Thursday, March 11, 2010

the wire and the war on drugs (the poor)


I recently started watching The Wire, and I have to say I’m definitely a fan. It’s one of those HBO shows that manages to put the viewer in places he would never have been otherwise, in a seemingly very genuine atmosphere, with real people. (There’s a fine line with some of these types of shows and directors who are enamored of using untrained actors; seems to me you’ve got to give them just enough acting lessons to where they’re comfortable in front of the camera, but cut them off before they get all ‘actory.’ More on what that might mean another day.)

At any rate, it’s difficult to watch the show without feeling some empathy for the fictional--and thus by extrapolation, non-fictional residents of America’s dying big cities. The first season was shot in 2002, so even then the economy wasn’t nearly as down the crapper as today. But imagining children unable to play outside for fear of getting shot or getting stuck with a discarded needle or rolling in broken glass from crack vials--meanwhile the parents, even if they want to work find that the entire infrastructure of the city is fleeing, leaving behind boarded up houses, shuttered factories, and despair--it is as bleak a world as could be imagined.

These are all situations we’re aware of. Capital flight from urban areas, and the collapse of industry and with it decent-paying jobs that could actually have provided careers with benefits and futures for the working poor--this isn’t news.

But what occurred to me watching this show was what a perfectly designed weapon of mass destruction the war on drugs has been. Note that I say the weapon is the WAR on drugs--not the drugs themselves.

Yes, crack and heroin, and now oxycontin and other pharmaceuticals have devastated families, neighborhoods and entire cities, turning people into zombie stealing-machines unable to do or think of anything beyond that next hit. But what I notice is that poor people on BOTH sides of the drug war--an entire generation--was entirely occupied with battling this scourge, or with dealing with the fallout from it, or with trying to find a way to live their lives around it.

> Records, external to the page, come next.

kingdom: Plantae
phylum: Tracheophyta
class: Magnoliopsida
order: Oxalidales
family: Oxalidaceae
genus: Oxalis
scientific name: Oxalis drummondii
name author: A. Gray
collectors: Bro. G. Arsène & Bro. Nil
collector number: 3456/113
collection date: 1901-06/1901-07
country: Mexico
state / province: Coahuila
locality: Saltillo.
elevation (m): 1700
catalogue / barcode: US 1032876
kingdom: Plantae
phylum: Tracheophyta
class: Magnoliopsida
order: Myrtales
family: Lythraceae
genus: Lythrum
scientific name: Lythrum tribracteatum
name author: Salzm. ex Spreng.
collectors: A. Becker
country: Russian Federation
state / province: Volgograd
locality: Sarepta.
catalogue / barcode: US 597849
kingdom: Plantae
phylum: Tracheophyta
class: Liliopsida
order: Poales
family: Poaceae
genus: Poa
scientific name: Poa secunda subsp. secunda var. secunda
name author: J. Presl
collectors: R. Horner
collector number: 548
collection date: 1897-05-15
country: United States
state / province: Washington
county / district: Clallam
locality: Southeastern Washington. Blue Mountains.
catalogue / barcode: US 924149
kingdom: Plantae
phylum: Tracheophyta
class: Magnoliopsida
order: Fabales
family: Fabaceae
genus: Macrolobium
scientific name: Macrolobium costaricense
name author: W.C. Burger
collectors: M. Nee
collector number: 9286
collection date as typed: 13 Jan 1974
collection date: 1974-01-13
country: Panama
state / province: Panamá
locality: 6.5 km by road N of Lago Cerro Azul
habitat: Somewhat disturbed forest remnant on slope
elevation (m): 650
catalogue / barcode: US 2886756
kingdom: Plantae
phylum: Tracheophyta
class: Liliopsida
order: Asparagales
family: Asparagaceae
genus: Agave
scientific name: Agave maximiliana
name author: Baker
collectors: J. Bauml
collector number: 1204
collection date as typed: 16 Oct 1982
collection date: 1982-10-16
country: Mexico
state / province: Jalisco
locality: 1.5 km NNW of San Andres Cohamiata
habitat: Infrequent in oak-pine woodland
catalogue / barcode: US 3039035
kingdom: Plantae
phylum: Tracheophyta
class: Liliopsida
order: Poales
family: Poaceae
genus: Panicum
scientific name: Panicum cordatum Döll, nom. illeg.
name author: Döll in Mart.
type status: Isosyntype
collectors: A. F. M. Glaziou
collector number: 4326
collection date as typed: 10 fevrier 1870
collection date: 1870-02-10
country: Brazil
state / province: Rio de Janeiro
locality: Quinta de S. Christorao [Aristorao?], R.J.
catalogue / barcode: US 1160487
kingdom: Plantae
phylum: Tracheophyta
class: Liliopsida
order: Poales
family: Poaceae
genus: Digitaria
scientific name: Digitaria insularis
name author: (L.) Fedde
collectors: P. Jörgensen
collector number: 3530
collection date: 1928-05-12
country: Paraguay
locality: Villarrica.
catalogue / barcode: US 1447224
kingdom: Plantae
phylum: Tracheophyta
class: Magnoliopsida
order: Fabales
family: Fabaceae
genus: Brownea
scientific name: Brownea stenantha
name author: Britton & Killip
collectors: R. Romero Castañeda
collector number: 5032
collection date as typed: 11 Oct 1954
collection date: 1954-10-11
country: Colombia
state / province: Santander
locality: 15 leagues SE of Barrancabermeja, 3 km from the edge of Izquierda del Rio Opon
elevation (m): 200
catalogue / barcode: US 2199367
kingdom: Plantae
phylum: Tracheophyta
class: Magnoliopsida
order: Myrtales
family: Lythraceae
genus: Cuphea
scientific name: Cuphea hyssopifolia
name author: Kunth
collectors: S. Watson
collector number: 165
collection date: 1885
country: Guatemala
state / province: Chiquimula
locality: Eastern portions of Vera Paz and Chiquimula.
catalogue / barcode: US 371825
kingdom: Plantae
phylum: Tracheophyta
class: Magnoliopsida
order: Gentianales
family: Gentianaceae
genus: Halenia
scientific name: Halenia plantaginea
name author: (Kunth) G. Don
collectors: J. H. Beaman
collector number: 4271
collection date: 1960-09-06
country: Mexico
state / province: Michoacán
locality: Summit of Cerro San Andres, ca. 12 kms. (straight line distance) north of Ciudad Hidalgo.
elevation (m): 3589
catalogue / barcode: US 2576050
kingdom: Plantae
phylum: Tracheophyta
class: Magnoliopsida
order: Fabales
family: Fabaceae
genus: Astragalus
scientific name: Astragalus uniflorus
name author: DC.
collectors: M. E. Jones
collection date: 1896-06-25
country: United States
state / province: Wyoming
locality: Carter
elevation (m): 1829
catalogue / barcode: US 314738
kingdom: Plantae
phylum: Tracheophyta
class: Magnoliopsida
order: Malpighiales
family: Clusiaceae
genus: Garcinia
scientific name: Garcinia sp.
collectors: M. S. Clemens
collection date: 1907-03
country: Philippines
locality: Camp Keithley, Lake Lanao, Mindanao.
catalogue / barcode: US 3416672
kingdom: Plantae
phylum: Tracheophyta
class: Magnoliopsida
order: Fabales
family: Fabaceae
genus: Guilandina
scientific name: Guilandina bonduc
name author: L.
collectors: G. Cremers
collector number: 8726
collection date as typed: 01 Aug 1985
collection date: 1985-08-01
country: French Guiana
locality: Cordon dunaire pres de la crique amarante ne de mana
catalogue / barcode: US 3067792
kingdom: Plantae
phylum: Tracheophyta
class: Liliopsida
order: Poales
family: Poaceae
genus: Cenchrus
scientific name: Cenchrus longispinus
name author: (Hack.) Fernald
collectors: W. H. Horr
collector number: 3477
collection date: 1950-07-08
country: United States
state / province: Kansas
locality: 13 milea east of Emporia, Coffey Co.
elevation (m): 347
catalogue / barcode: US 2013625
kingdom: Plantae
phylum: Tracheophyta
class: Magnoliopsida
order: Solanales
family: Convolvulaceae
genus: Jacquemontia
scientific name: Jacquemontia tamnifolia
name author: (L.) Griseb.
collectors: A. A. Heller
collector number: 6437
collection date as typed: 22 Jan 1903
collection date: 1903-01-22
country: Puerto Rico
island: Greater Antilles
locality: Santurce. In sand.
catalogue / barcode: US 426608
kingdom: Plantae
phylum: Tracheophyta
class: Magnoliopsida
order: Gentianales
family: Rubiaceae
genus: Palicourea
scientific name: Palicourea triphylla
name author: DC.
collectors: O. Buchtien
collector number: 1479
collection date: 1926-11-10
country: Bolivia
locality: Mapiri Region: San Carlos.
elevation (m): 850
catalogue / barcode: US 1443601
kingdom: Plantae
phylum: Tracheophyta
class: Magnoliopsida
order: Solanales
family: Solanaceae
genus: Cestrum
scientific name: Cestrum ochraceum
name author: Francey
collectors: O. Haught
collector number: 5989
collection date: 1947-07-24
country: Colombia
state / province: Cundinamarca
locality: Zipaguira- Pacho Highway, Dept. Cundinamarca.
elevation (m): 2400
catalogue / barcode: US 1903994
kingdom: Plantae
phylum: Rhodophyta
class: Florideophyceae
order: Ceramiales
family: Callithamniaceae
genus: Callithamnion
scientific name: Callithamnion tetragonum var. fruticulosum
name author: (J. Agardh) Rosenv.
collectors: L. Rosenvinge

How could anyone think about seriously fighting as corporations moved their factories overseas and cut benefits and the government attacked the unions on behalf of capital--while their neighbors and kids were getting shot or going to prison or getting lost in a shooting gallery somewhere? Even the ‘good’ people in the drug war, the ones who earnestly wanted to make the world a better place, they were being tricked as well, distracted with this. They were given a sham war, a battle against their fellow citizens--other poor people who would have been natural allies in an effort to at least hang onto a decent life, a life where jobs pay a living wage, and where decisions aren’t automatically made to the benefit of investment bankers over workers.

The war on drugs was a war on the poor and the middle-class, and by that I mean the warriors on both sides were victims of a larger guiding principle: while they were distracted with crack and all the bullshit that goes along with it, their rights and any potential for having decent lives like their mothers and fathers had were systematically stripped away piece by piece.